March 2010
Posted by: administrator
Last Saturday, we told you how President Obama’s recess appointment of Craig Becker to the National Labor Relations Board was a bailout to his union paymasters, with more job-killing bailouts to come. The bailout continued today when the White House Office of Management and Budget issued new guidance that proposes to grow the number of unionized government jobs by broadening the “the definition of jobs that should be performed by government workers instead of private contractors.” Here is the reasoning:
The proposed guidance is built around the general principle that the more critical a function is, the greater the need for internal capability to maintain control of the agency’s mission and operations. This is most obviously the case where the function is critical to achievement of the agency’s core mission, but even for functions that may not be viewed as critical, such as functions that are not directly involved in performing the core mission, the agency may determine that the function is, nonetheless, sensitive enough as to require that many, most, or, in some situations, all positions be filled by federal employees.
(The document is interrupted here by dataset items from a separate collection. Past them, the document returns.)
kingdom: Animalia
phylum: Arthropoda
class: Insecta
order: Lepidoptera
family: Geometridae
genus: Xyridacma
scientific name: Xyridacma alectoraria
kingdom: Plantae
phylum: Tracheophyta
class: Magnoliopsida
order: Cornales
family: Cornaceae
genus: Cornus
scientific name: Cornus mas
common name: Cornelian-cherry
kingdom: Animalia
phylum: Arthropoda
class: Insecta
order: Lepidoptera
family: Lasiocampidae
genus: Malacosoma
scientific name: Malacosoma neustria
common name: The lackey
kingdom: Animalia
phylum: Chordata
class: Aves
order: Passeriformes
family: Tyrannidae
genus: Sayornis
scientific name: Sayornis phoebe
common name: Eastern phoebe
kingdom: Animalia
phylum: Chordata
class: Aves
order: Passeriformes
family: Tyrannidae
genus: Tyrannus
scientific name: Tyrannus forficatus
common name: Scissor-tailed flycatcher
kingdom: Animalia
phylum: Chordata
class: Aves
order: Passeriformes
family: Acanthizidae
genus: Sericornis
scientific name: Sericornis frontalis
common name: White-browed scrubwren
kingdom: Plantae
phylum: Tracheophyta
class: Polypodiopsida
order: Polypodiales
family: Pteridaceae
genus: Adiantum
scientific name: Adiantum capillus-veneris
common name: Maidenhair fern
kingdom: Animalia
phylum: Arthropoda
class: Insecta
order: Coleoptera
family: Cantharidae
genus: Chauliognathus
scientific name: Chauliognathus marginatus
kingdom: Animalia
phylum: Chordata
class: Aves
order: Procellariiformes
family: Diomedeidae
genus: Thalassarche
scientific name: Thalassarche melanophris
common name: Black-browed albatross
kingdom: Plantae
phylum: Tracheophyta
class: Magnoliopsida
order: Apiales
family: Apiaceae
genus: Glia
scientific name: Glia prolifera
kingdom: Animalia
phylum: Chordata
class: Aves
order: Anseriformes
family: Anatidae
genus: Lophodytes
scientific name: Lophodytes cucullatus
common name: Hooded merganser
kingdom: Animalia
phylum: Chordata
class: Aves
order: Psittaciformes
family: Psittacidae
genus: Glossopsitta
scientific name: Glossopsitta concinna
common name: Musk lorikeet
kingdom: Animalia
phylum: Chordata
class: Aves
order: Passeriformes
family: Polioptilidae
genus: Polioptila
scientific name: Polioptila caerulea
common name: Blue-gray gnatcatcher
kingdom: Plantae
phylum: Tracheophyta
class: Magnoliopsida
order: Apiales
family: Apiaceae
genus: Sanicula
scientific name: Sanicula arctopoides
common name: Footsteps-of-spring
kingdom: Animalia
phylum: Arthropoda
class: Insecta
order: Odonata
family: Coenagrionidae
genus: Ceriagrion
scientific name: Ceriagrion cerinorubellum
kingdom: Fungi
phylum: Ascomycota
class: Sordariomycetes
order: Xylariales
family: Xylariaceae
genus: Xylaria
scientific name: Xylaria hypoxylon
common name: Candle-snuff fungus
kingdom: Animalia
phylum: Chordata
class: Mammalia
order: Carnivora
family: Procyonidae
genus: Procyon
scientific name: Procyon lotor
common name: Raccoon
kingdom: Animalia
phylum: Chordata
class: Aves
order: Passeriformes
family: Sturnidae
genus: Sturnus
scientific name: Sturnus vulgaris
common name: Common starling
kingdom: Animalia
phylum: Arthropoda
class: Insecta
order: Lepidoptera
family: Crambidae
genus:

Sound like gobbledygook to you? The bottom line is that the Obama administration thinks that a job which may have been filled quite capably by a non-union contractor, often at a lower cost to taxpayers, can suddenly be deemed “critical,” and so must be performed by a unionized government employee.
Unions are getting exactly what they want: more unionized government jobs at the expense of private sector job creation. And with ADP reporting that 23,000 private sector jobs were lost this month, Obama’s agenda to please his union paymasters will only weaken the private sector further.